The problem -> Repeat every line of the items below word for word, but omit the pictures.

### Exercise material

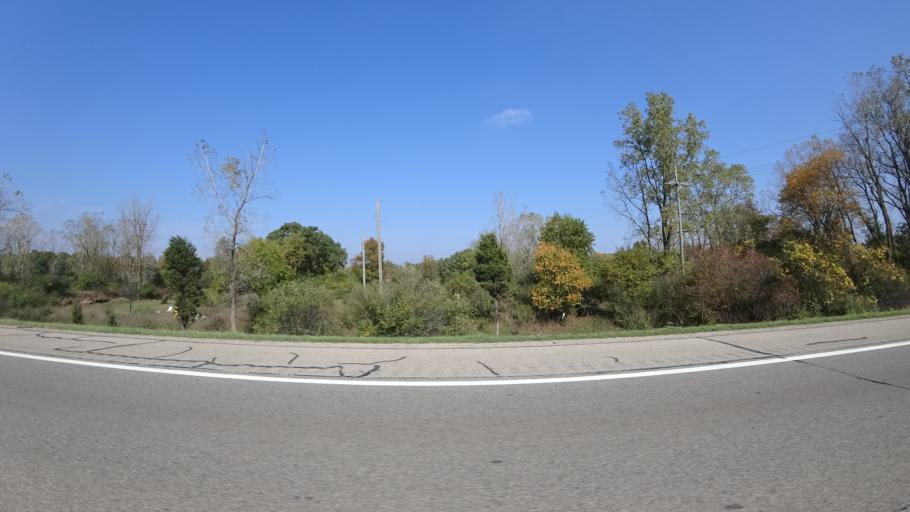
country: US
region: Michigan
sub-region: Washtenaw County
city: Dexter
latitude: 42.2984
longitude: -83.8576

######

Solved exercise ->
country: US
region: Michigan
sub-region: Washtenaw County
city: Dexter
latitude: 42.2984
longitude: -83.8576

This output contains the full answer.